Team BRM, formerly known as Bronte Rundle Motorsport, is an open-wheel motor racing team in Australia. The team have competed in Australian Formula 3 for over a decade, winning several titles, including the Australian Drivers' Championship. The team has expanded into the Australian Formula Ford Championship in recent years, and in 2011 added the Australian Carrera Cup Championship to their capabilities.

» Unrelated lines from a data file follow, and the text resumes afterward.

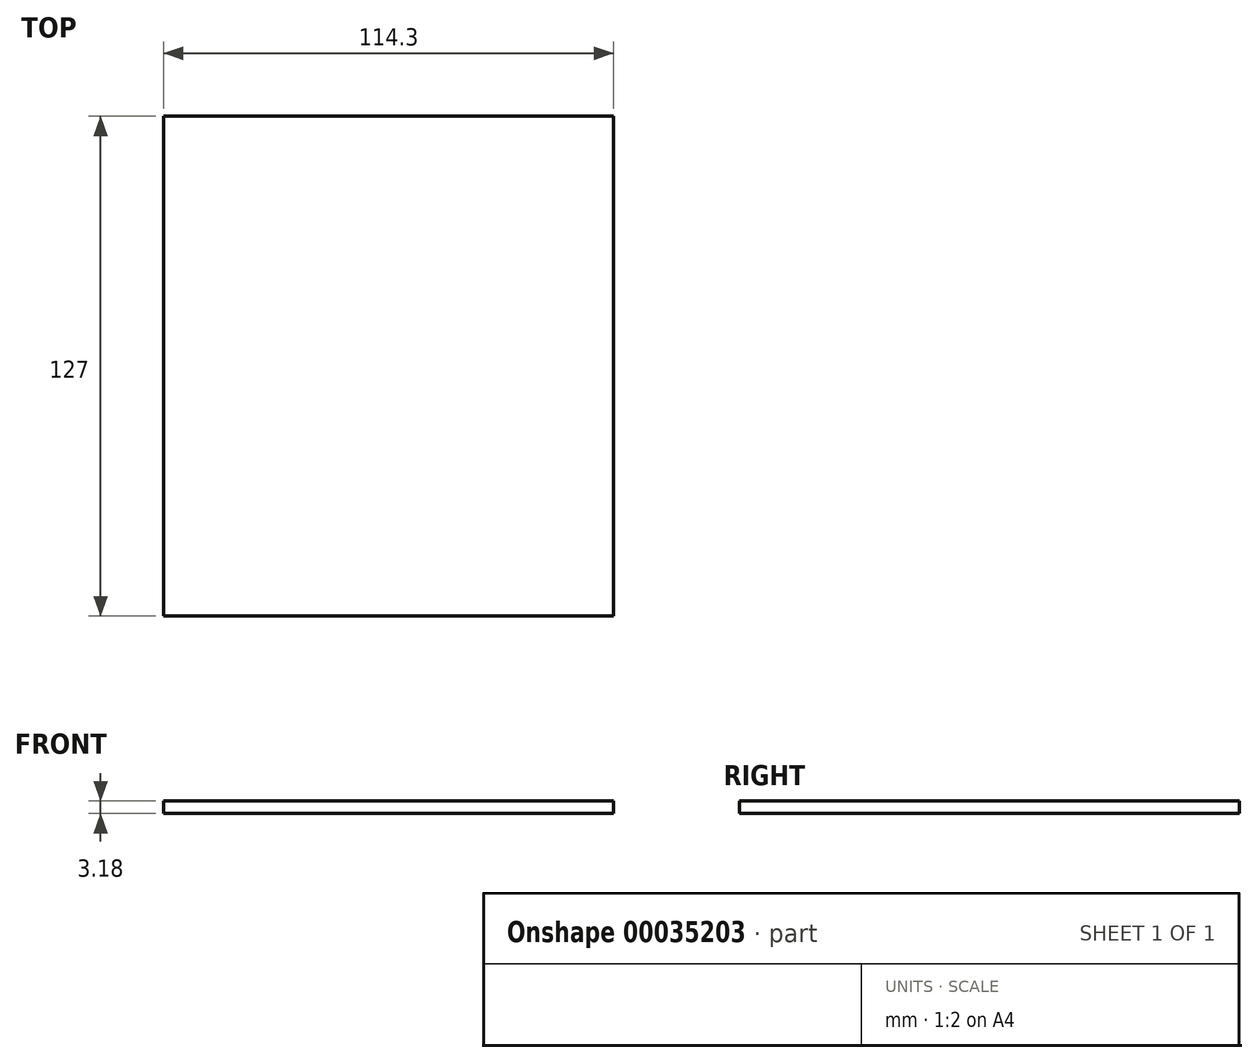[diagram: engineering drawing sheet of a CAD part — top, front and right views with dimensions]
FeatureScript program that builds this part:
annotation { "Feature Type Name" : "Feature", "Feature Type Description" : "" }
export const myFeature = defineFeature(function(context is Context, id is Id, definition is map)
    precondition{}
    {
        {
            var Q0;
            Q0=qCreatedBy(makeId("Top.planeOp"),FACE);
            var sketch = newSketch(context, id + "F0", { "sketchPlane" : qUnion([Q0])});
            skLineSegment(sketch, "E0.bottom", {"start": v(-57.89, 86.15) * mm, "end": v(56.41, 86.15) * mm});
            skLineSegment(sketch, "E0.top", {"start": v(-57.89, -40.85) * mm, "end": v(56.41, -40.85) * mm});
            skLineSegment(sketch, "E0.left", {"start": v(-57.89, 86.15) * mm, "end": v(-57.89, -40.85) * mm});
            skLineSegment(sketch, "E0.right", {"start": v(56.41, 86.15) * mm, "end": v(56.41, -40.85) * mm});
            skSolve(sketch);
        }
        {
            var Q0;
            Q0=makeQuery(id+"F0.imprint","IMPRINT",FACE,{"disambiguationData":[TD([[makeQuery(id+"F0.imprint","IMPRINT",EDGE,{"derivedFrom":sQuery(id+"F0.wireOp",EDGE,"E0.bottom")}),-1.0]])]});
            extrude(context, id + "F1", {"entities" : qUnion([Q0]), "depth" : 3.18 * mm});
        }
    });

Based in Adelaide, South Australia, the team was created initially to run Bronte Rundle's racing career as he raced in Australian Formula 2 racing in the late 1980s. One of the original supporters of Formula 3 when it arrived in Australia in the late 1990s, the team become one of the foundation teams of the Australian Formula 3 Championship. Gradually becoming a professional modern open wheel racing team, the team have become the most successful team in modern Australian Formula 3 history. Team BRM drivers have won the AF3 title seven times, in 2002 with James Manderson; 2004 with Karl Reindler; 2006 with Ben Clucas, 2008 with James Winslow, 2009 with Joey Foster, 2010 with Ben Barker and 2013 with Tim Macrow.

==Cars==

The team runs a fleet of Dallara and Mygale Formula 3 cars and Porsche 911 GT3 Cup Carrera Cup Cars, as well as offering itself as a tuning and maintenance operation for other vehicles, including historic Formula One cars. Team BRM run 2 cars in the S5000 Australian Drivers' Championship.

==History==
===2013===
In 2013 the team ran Tim Macrow, John Magro, Nick Foster and Jordan Oon's season campaign as well as guest appearances for James Winslow and Simon Hodge as well as running Nick Percat, Karl Reindler and Duvashen Padayachee in Carrera Cup. Macrow, Magro and Foster finished 1-2-3, believed to be only the second time in Australian championship history and Percat was runner up in the Carrera Cup, a best ever season finish in the Porsche series.

===2014===
In 2014 the team ran three Formula 3 cars for John Magro, Simon Hodge and Chris Anthony as well as two Porsche 991 GT3 Cup cars for Sam Power and Duvashen Padayachee.